Zerstörte Mythen

US-Professoren widerlegen medizinische Annahmen rund um Weihnachten und Winter: Zucker macht Kinder nicht zapplig – und nachts essen macht nicht dicker als zu jeder anderen Zeit
von  Abendzeitung
Nachts essen macht an sich nicht dicker – nur eben, wenn es zusätzlich zum Tageskonsum erfolgt, sagen jetzt Forscher. Foto: Imago
Nachts essen macht an sich nicht dicker – nur eben, wenn es zusätzlich zum Tageskonsum erfolgt, sagen jetzt Forscher. Foto: Imago © az

LONDON - US-Professoren widerlegen medizinische Annahmen rund um Weihnachten und Winter: Zucker macht Kinder nicht zapplig – und nachts essen macht nicht dicker als zu jeder anderen Zeit

Hyperaktiv durch zu viel Süßes? Zu dick wegen zu spätem Essen? Die US-Professoren Rachel Vreeman und Aaron Caroll haben sich medizinische Mythen rund um die Weihnachtszeit vorgenommen – und zerlegen sie fachgerecht für die Feiertagsausgabe des „British Medical Journal“.

„Zucker macht Kinder hyperaktiv“:

Von Eltern in Zeiten von Lebkuchen und Plätzchen gefürchtet, aber völlig falsch. Zwölf Doppelblindstudien haben keinerlei Zusammenhang zwischen Zuckerkonsum und Verhalten ergeben.

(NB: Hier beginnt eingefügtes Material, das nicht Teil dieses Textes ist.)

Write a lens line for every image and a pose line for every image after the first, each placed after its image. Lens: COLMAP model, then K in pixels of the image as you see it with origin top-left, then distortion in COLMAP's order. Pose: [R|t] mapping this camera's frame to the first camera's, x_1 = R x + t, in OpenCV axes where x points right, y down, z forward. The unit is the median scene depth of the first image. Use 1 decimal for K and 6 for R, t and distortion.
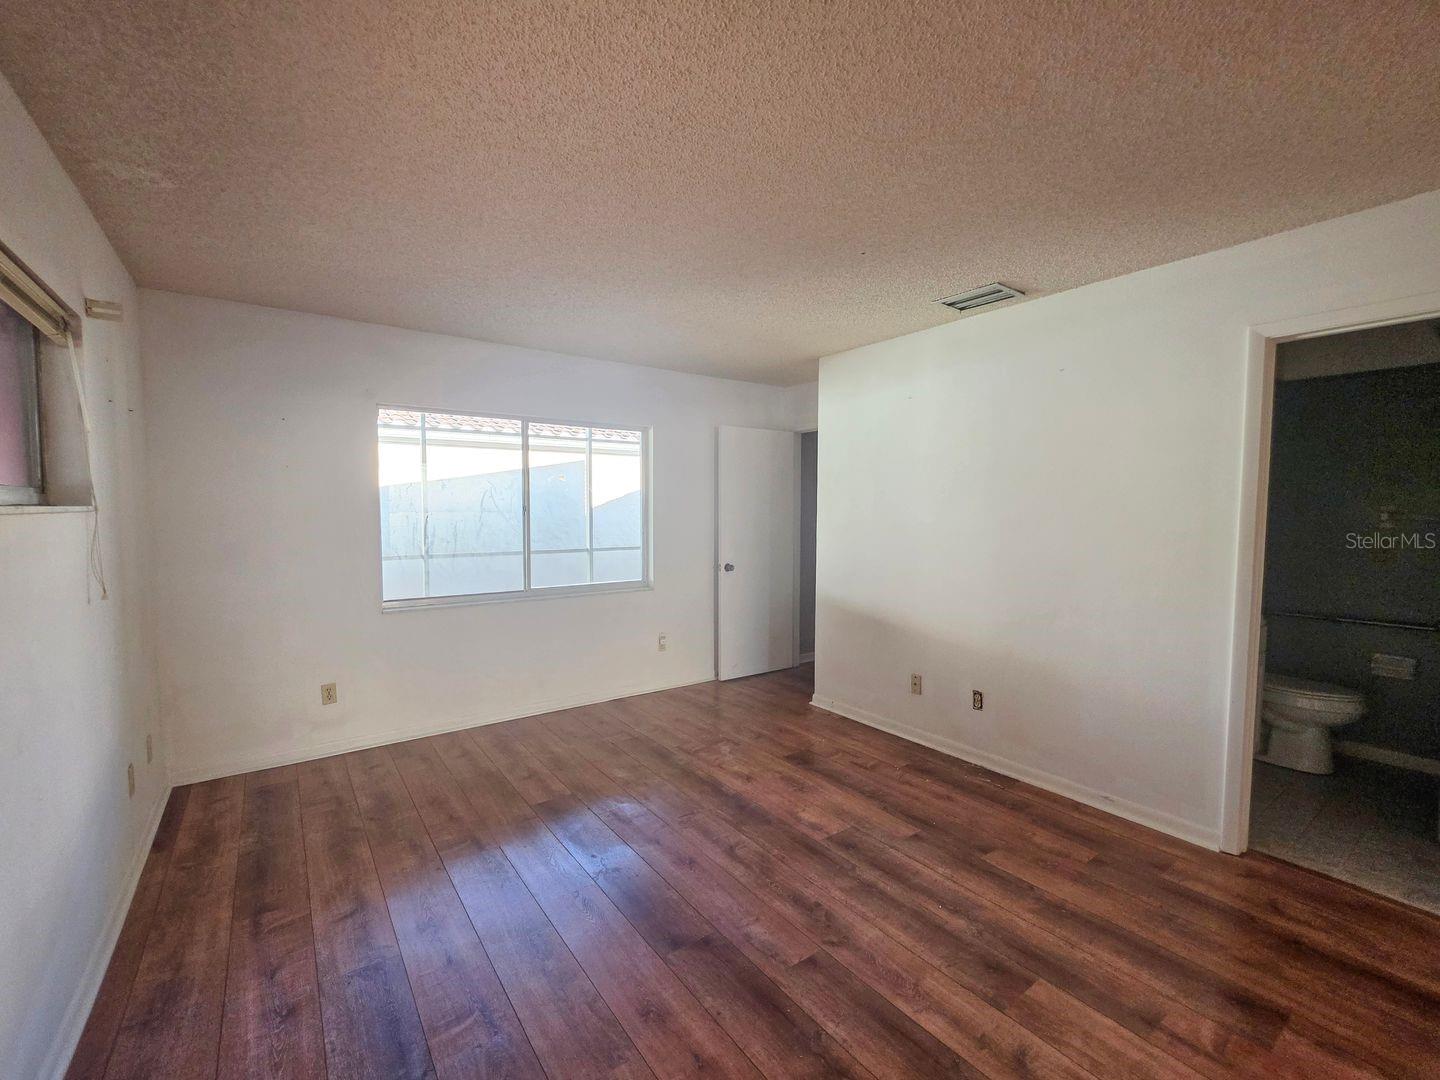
lens RADIAL K [[623.3, 0, 707.5], [0, 623.3, 546.6], [0, 0, 1]] dist [-0.002965, -0.000455]
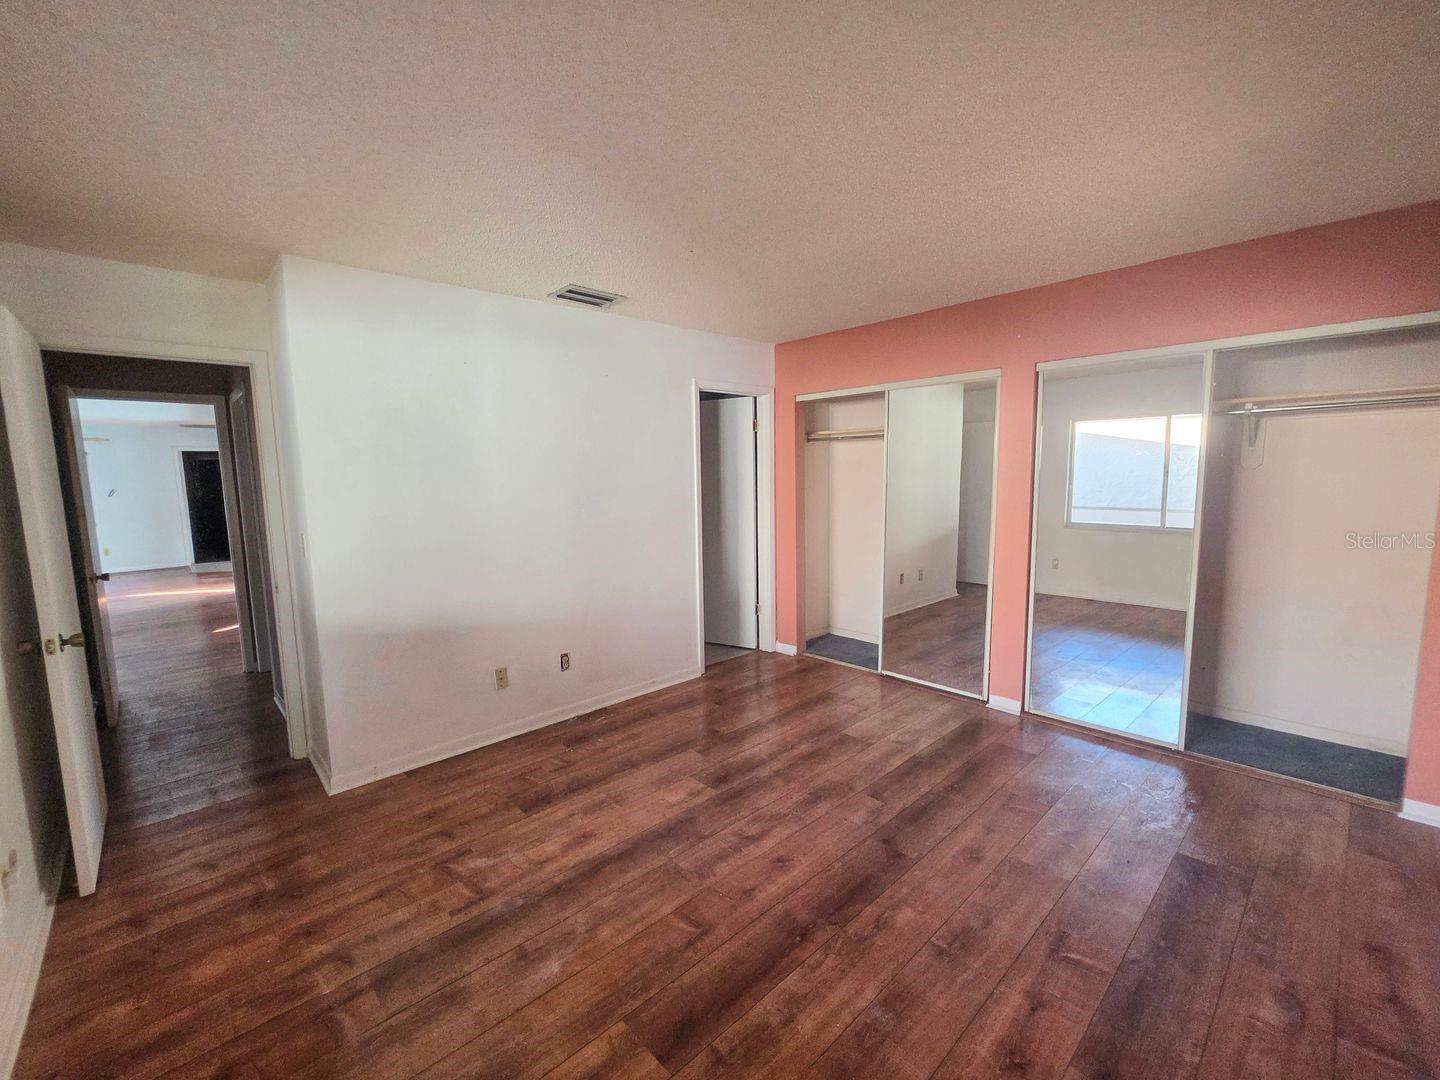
lens RADIAL K [[623.3, 0, 707.5], [0, 623.3, 546.6], [0, 0, 1]] dist [-0.002965, -0.000455]
pose [[-0.144039, -0.117521, 0.982569, -0.736998], [0.079407, 0.988348, 0.129853, -0.086455], [-0.986381, 0.096727, -0.133029, 0.980111]]
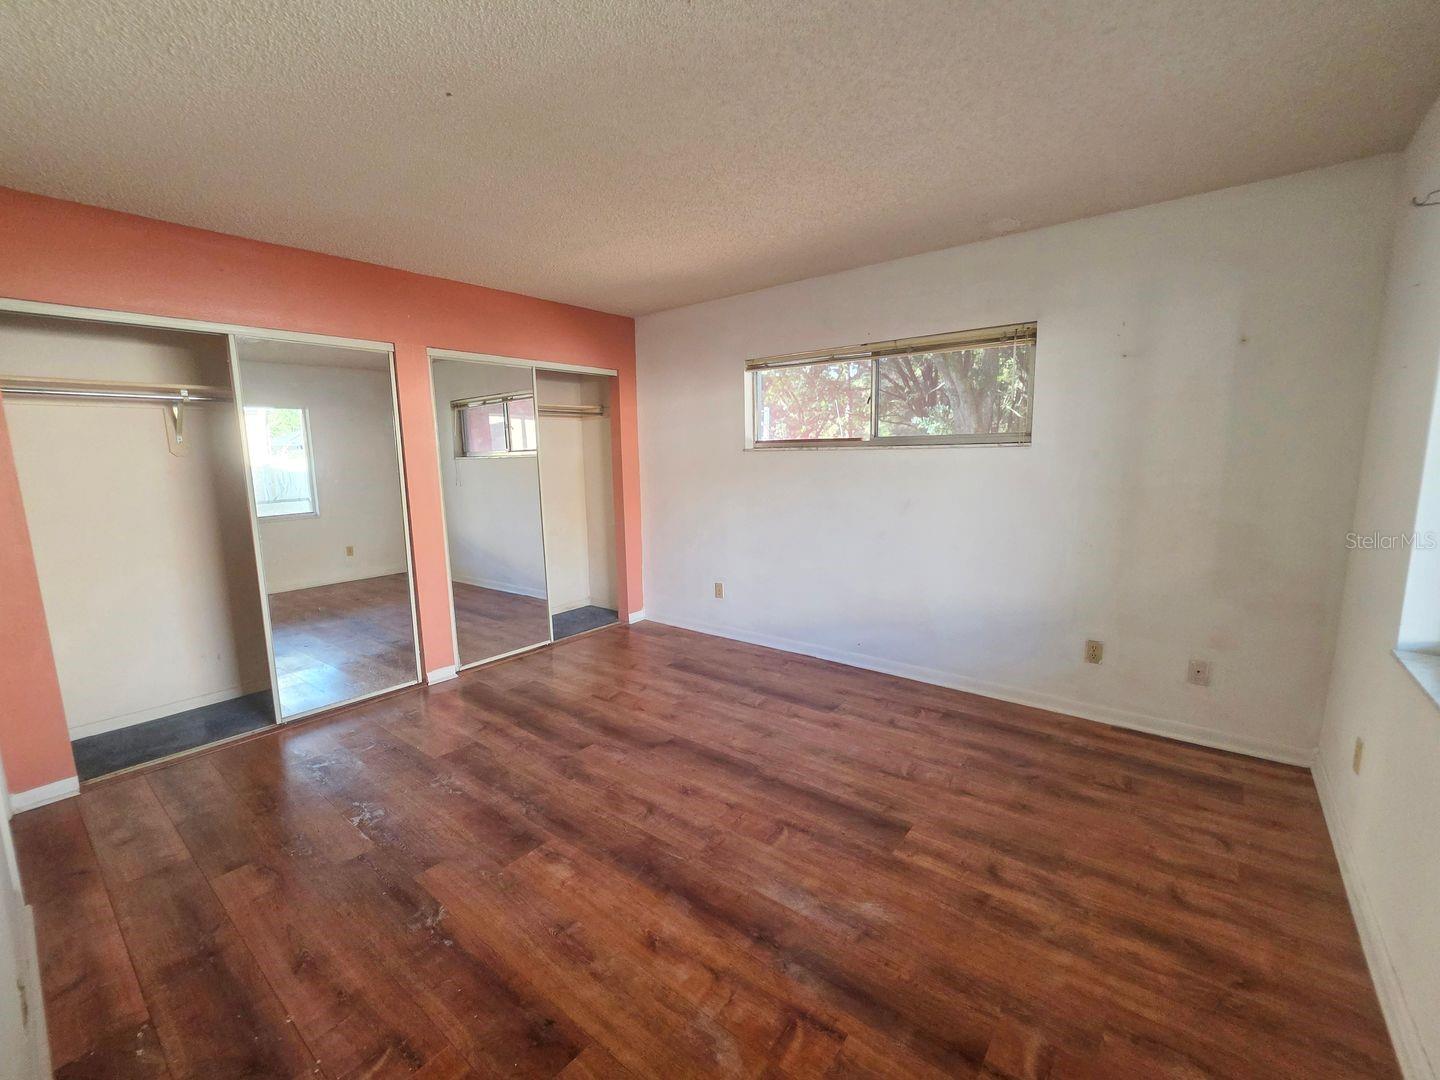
lens RADIAL K [[601.4, 0, 722.7], [0, 601.4, 544.9], [0, 0, 1]] dist [-0.001380, 0.000363]
pose [[-0.956916, 0.062568, -0.283542, 0.145017], [0.000582, 0.976919, 0.213610, -0.098138], [0.290363, 0.204241, -0.934866, 1.550979]]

Einen anderen Befund allerdings bestätigten mehrere Studien: Wenn Eltern denken, ihre Kinder hätten etwas Süßes zu sich genommen, stuften sie sie als zappliger ein – selbst wenn es nur buntes Wasser und kein Softdrink war.

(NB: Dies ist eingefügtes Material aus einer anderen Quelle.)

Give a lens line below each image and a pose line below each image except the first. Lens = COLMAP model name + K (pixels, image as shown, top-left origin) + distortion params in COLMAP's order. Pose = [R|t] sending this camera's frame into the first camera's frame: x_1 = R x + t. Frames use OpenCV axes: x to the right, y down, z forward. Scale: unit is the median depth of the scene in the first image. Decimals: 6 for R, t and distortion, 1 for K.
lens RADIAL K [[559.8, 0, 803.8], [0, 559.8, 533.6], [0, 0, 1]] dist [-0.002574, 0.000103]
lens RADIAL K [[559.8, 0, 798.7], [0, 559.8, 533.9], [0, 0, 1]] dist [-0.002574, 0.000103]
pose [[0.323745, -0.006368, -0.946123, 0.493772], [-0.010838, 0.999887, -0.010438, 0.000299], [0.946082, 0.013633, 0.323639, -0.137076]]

„Man verliert besonders viel Wärme über den Kopf“:

Dieser Mythos, so die Professoren, steht sogar im Handbuch der US-Armee: Dort werden die Soldaten angehalten, den Kopf zu bedecken, weil man über ihn „40 Prozent der Körperwärme“ verliert. Das geht auf eine Militär-Studie zurück, wo Probanden in der Arktis in Schutzanzügen ohne Mütze ausgesetzt wurden. Die Forscher: „Natürlich verloren sie die meiste Wärme über den Kopf – weil er eben das einzige unbedeckte Körperteil war.“ Die 40 Prozent seien Quatsch. „Dann müsste der Mensch genauso frieren, als wenn er ohne Hose rumläuft“, so Vreeman und Carroll. „Sicher kann man eine Mütze tragen, wenn man sich wohler fühlt“, raten sie. Aber der Wärmeverlust betrage entsprechend dem Körper-Oberflächenanteil nur zehn Prozent.

„Spät essen macht dick“:

Auch dafür hätten viele Studien keinerlei Anhaltspunkte ergeben, schreiben die Experten. „Es kommt nur auf die Kalorienmenge an, nicht auf die Tageszeit.“ Bei den untersuchten Übergewichtigen, die spät essen, zeigte sich jeweils, dass sie tagsüber schon viel essen. Bei Normalgewichtigen, die nur so viele Kalorien zu sich nahmen, wie sie verbrannten, fanden die Forscher keinerlei Unterschiede bei der Uhrzeit. Was aber eine Rolle spielt: Man sollte drei Mahlzeiten gleichmäßig über den Tag verteilen. Wer eine auslässt, etwa das Frühstück, neigt zum Kalorien-Überkompensieren.

„Es gibt mehr Selbstmorde rund um Weihnachten“:

Auch falsch. Studien aus aller Welt, ob aus Indien, Finnland, Ungarn oder den USA, zeigen, dass die Suizidrate in den jeweils wärmsten Monaten am höchsten ist. Was allerdings vor Weihnachten abnimmt und danach stark ansteigt, sind Besuche beim Psychiater.

„Man kann Kater verhindern“:

Wer Alkohol trinkt, spürt es am nächsten Morgen – da hilft leider auch nichts, schreiben Vreemann und Carroll. Zwar kann man die Symptome lindern, aber wenn man Alkohol getrunken hat, entstehen eben Abbauprodukte – egal, ob man Artischocken isst oder saure Gurken. Die Forscher: „Das effektivste Mittel gegen Kater ist, keinen Alkohol zu trinken.“ Na dann.